Merge queues are a tough concept to grasp, and over the last five years at Mergify, we've spent countless hours educating developers about their importance and utility. We've published numerous blog posts, written extensive documentation, and even gone to conferences to teach software engineers what a merge queue is. This process of spreading awareness has been a rewarding yet challenging endeavor.
One of our developers, Charly Laurent, gave an insightful talk on the subject, highlighting how merge queues can revolutionize CI/CD processes. You can check out his talk here:
Understanding Merge Queues
Merge queues are not an obvious choice for most teams, and they often require a shift in the balance between safety and speed of delivery. Deploying a merge queue means prioritizing quality over quantity, which is not an easy decision for many development teams, who might be pressured to ship fast.
For example, without a merge queue, teams often merge untested code. This is due to outdated test runs, meaning that they are deploying code that might not work. Without a merge queue, there is no way to prevent merging pull requests with outdated tests and breaking the CI for everyone. One of our customers faced this exact issue, which meant they needed the equivalent of a full-time engineer dedicated to tracking issues in the main branch that broke the CI.
Most platform engineers find the concept of moving the post-merge tests to pre-merge tests challenging.
The Trade-offs
This blog post from Vercel captures this common misunderstanding and the trade-off around merge queues and their CI costs and latency:
Despite the majority of commits being safe to merge after the local CI checks complete on their pull request, the merge queue will incur running the cost of running the CI again every time.
While this is true, the problem here lies in the word "majority." The definition of "majority" can vary significantly across teams. If a minority of pull requests break the main branch after merging, it can cause considerable downtime and require substantial effort from CI engineers to restore stability. We've seen teams come to Mergify with a 30% failure rate on their main
branch. While a merge queue won't magically improve the failure rate, it ensures that it doesn't worsen, even if it means a small decrease in merge speed. That ensures that the effort invested in improving the CI is not wasted the day after.
Another perspective from Vercel states:
With merge queues, changes from developers depend on changes from other developers even if they are unrelated to each other, and this makes it hard to scale monorepo merge times with more developers.
This concern is valid for merge queues that don't support monorepo and queue parallelization. However, most modern merge queues (GitHub's own being an exception) do allow for optimization in these scenarios.
Vercel’s blog post concludes with:
With this workflow in place, the merge queue can be safely removed because checks will still always be run before users ever see the deployment.

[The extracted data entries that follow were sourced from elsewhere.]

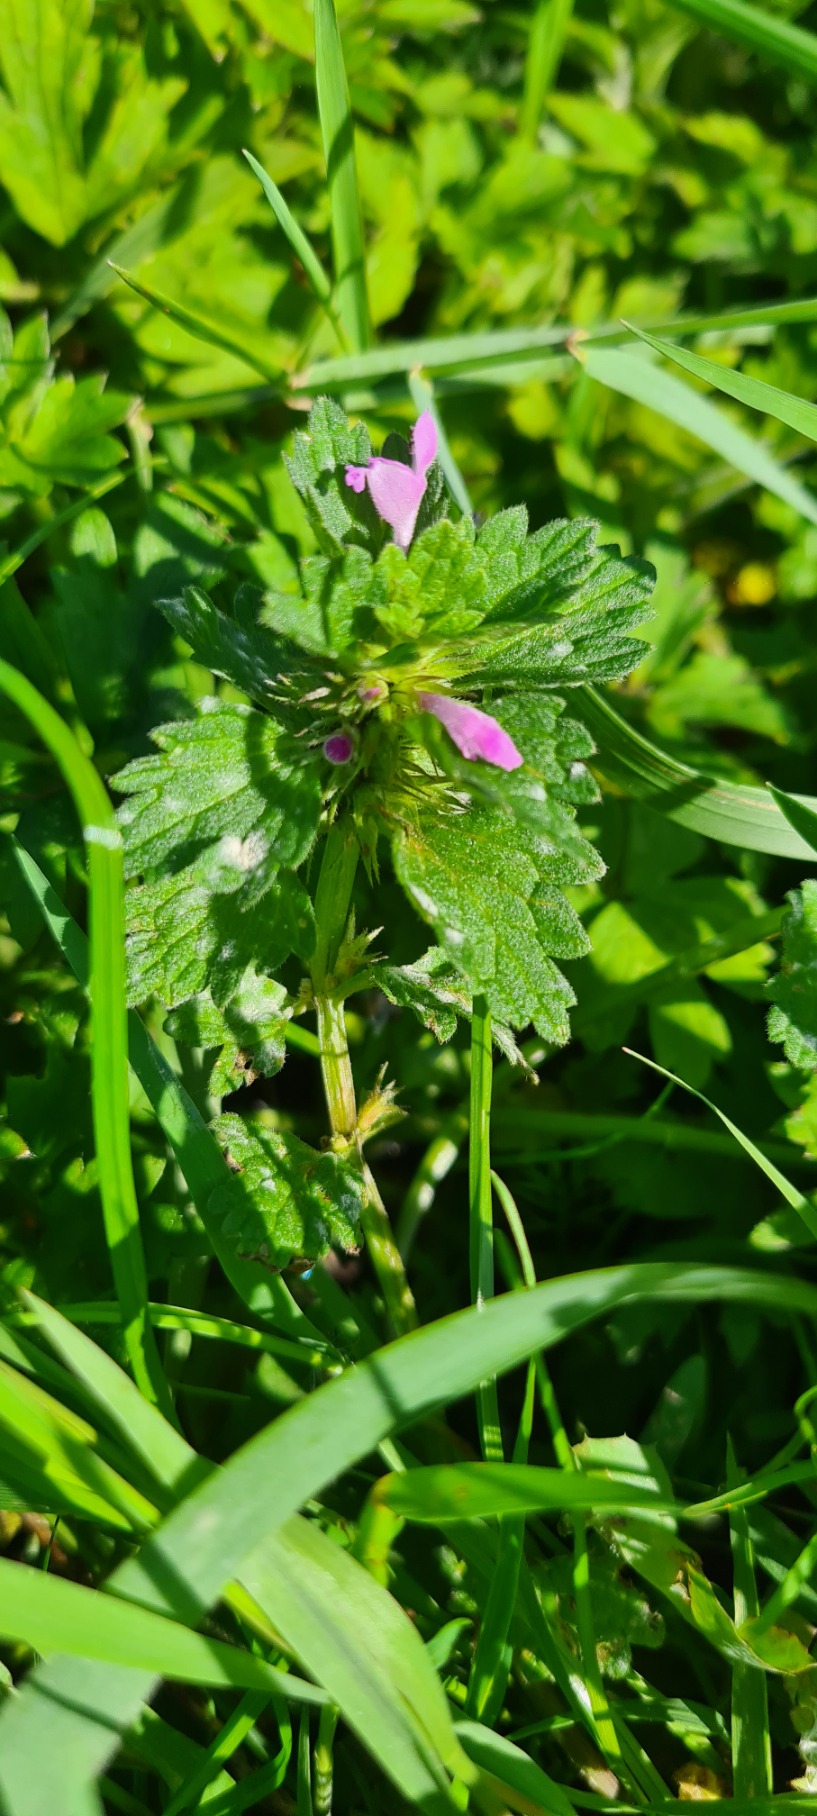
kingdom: Plantae
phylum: Tracheophyta
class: Magnoliopsida
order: Lamiales
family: Lamiaceae
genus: Lamium
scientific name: Lamium hybridum
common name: Fliget tvetand
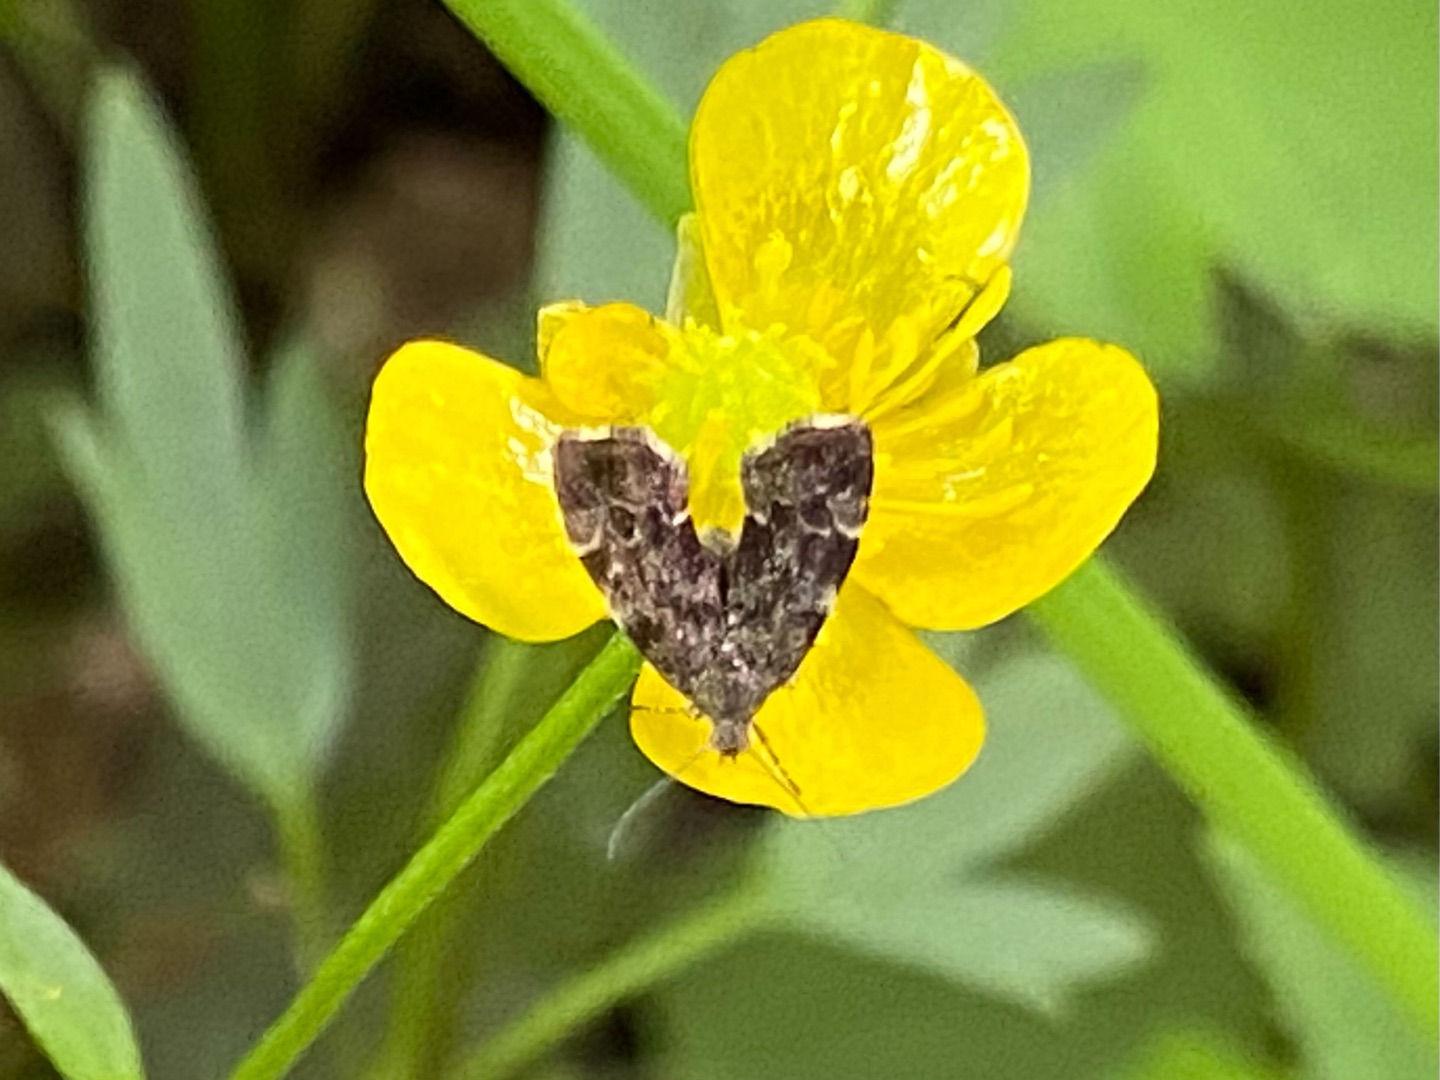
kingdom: Animalia
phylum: Arthropoda
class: Insecta
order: Lepidoptera
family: Choreutidae
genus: Anthophila
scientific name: Anthophila fabriciana
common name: Bredvinget nældevikler
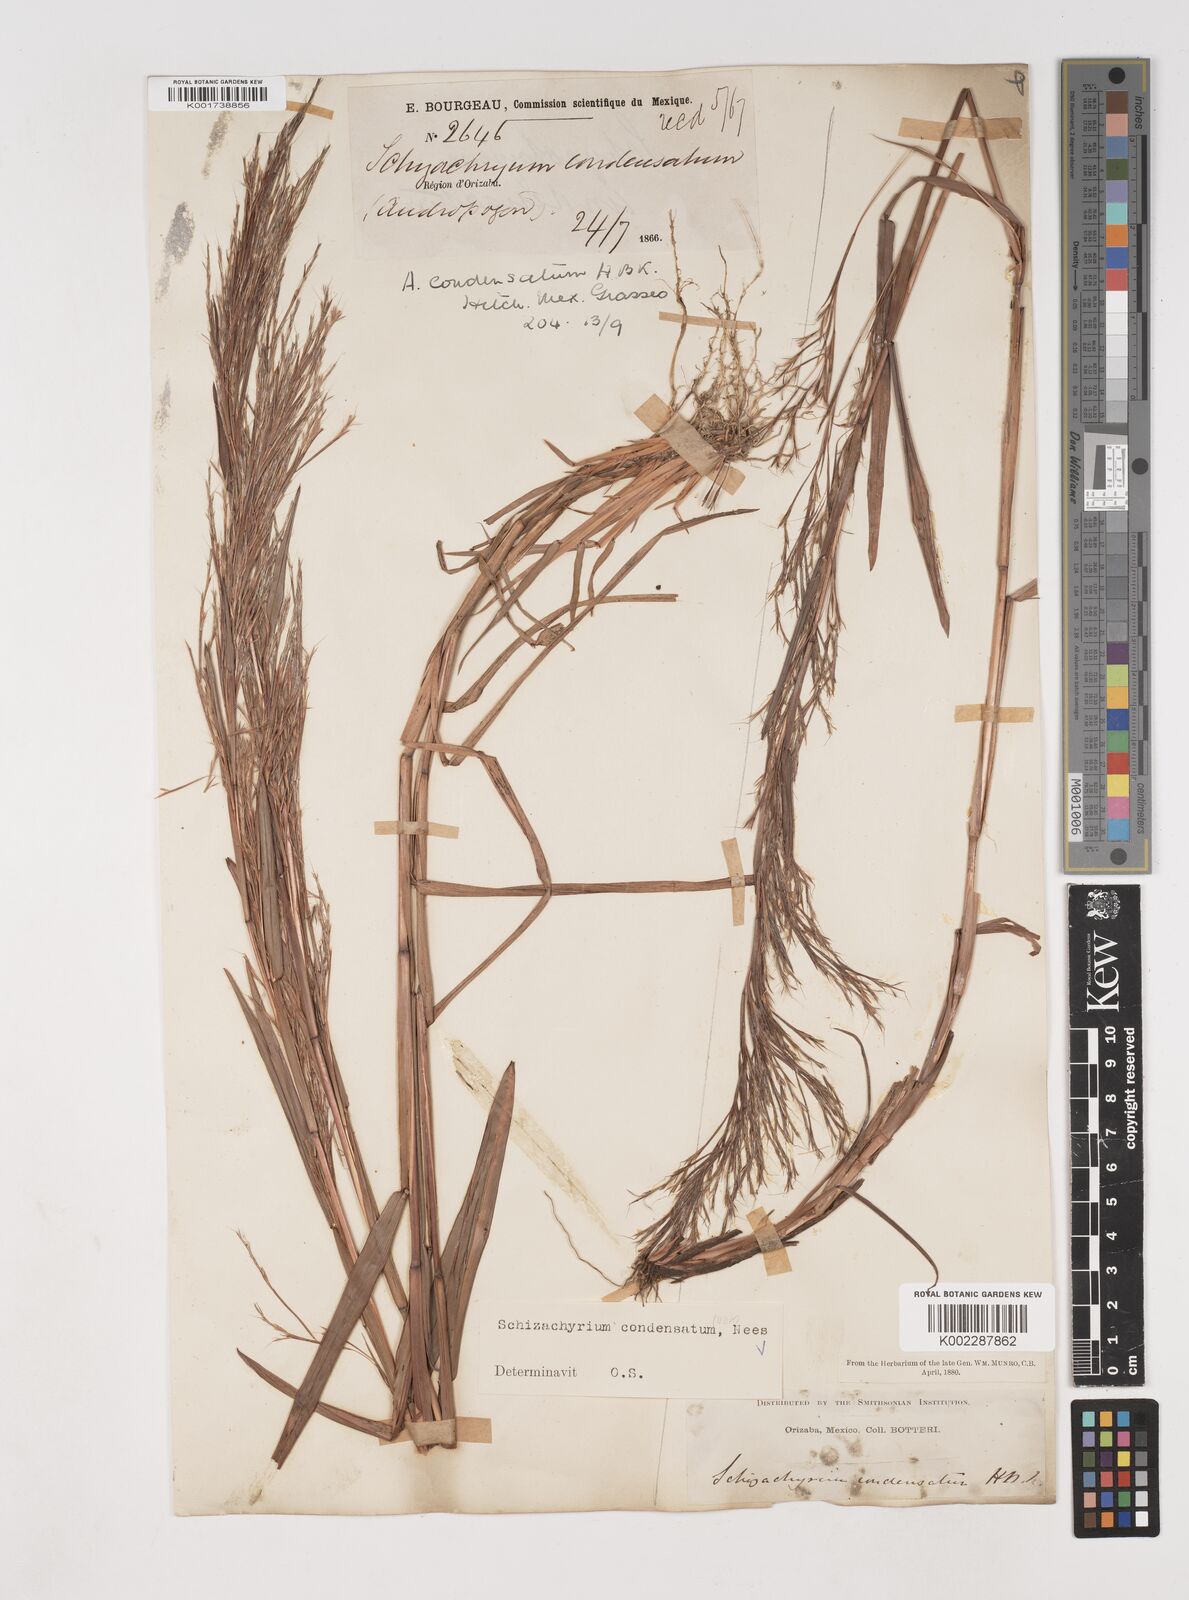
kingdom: Plantae
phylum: Tracheophyta
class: Liliopsida
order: Poales
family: Poaceae
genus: Schizachyrium
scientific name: Schizachyrium condensatum
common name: Bush beardgrass
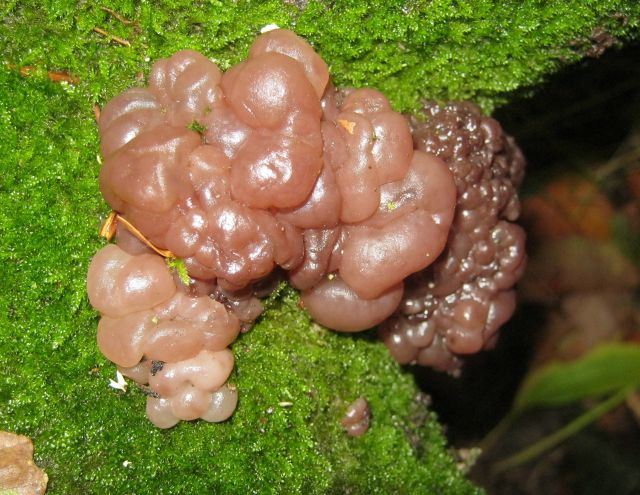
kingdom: Fungi
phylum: Ascomycota
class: Leotiomycetes
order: Helotiales
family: Gelatinodiscaceae
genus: Ascotremella
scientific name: Ascotremella faginea
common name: hjerne-bævreskive
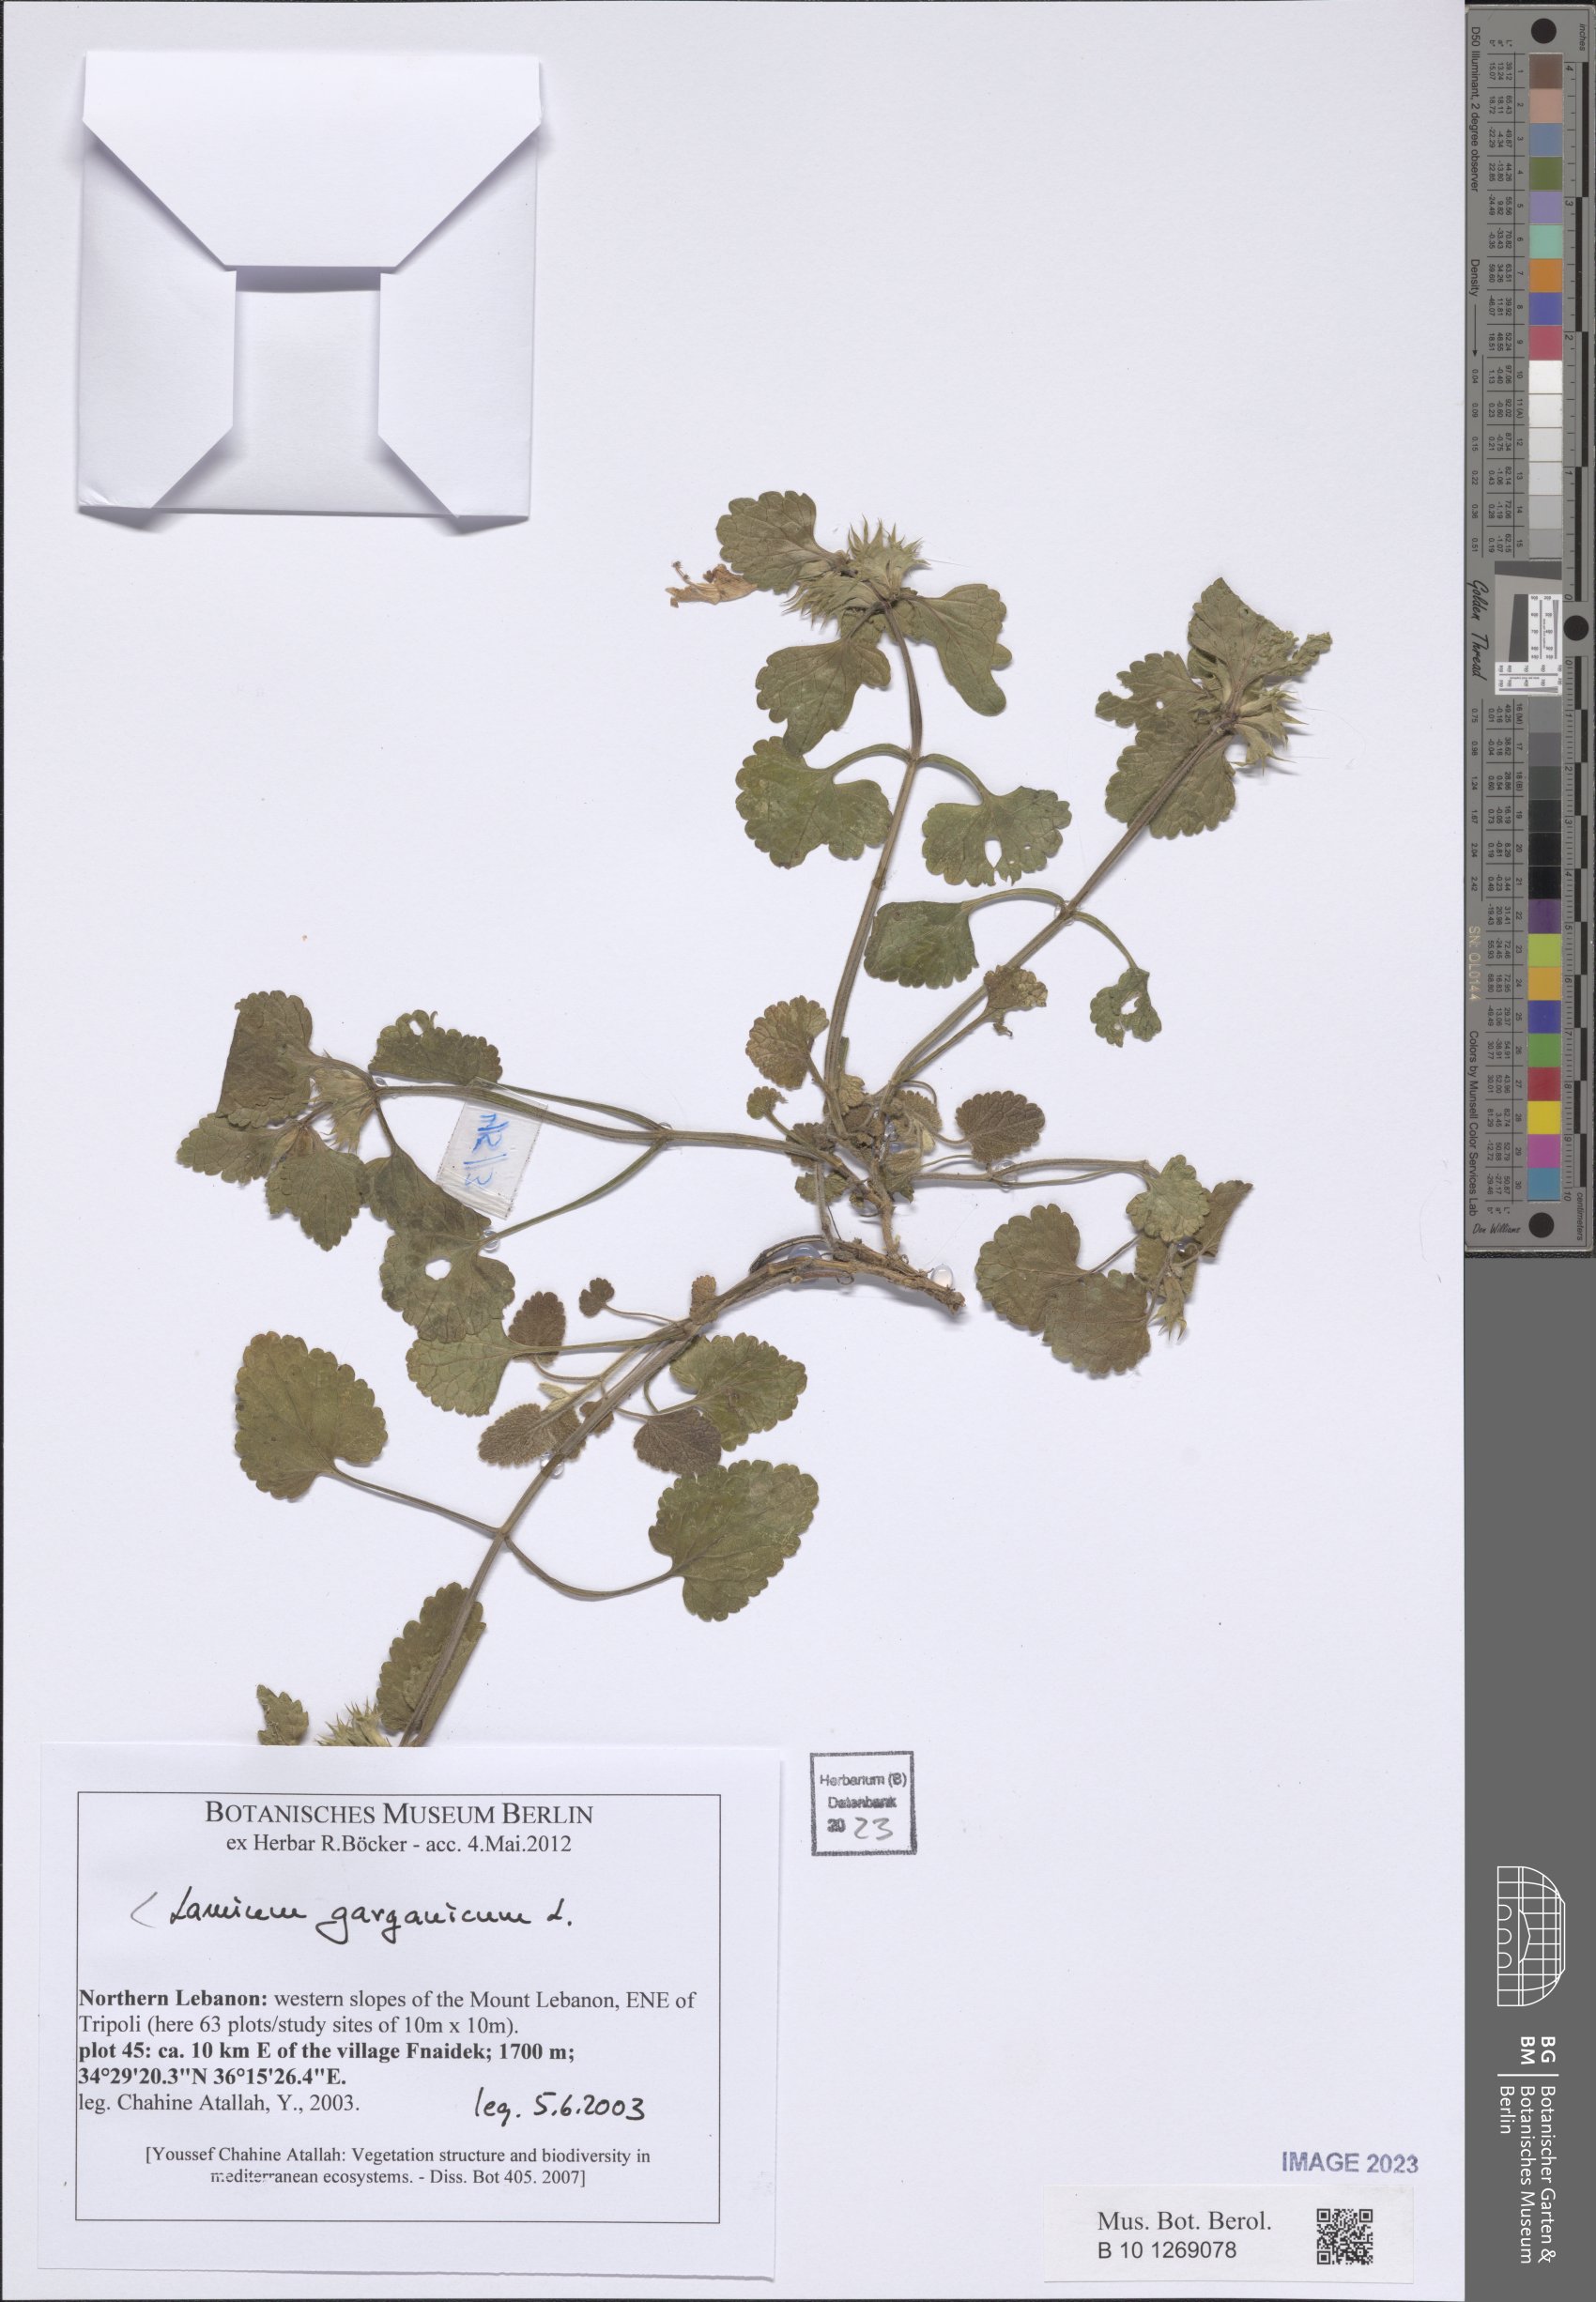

This reflects the workflow of many teams that don't use a merge queue: merge, run tests on main
, then deploy. However, this approach doesn't solve the issue of merging something that breaks the main branch. During the downtime, teams have to identify the culprit, revert changes, and ensure everything works, causing delays and frustration. Bad developer experience ensues.
Teams like Uber recognized this problem six years ago and started building their merge queues. Similarly, in OpenStack, we had a system supporting multiple repositories with Zuul over ten years ago.
Build New Solutions
Considering the merge queue adoption issues, we've spent the last few months reworking our merge queue system to simplify deployment and enhance user experience. We know for a fact that developers appreciate the reliability it brings to CI processes, but we also observe the difficulty of discovering and integrating the system. By deploying a merge queue, teams can eliminate the need for a "check that main works before deployment" step because this is done before the actual merge.
One notable example is a team that previously needed a full-time engineer to manage CI issues due to frequent breaks in the main
branch. After adopting Mergify's merge queue, they drastically reduced these disruptions, allowing their engineers to focus on more productive tasks.
The Road Ahead
Merge queues are not without their challenges, and the trade-offs between safety and speed are not always apparent. However, we believe in their potential to transform development workflows. We're on the verge of redefining the merge queue concept at Mergify, and we think it has far greater potential than what has been realized over the past decade. I’ll be happy to write about that soon and share what we’ve built.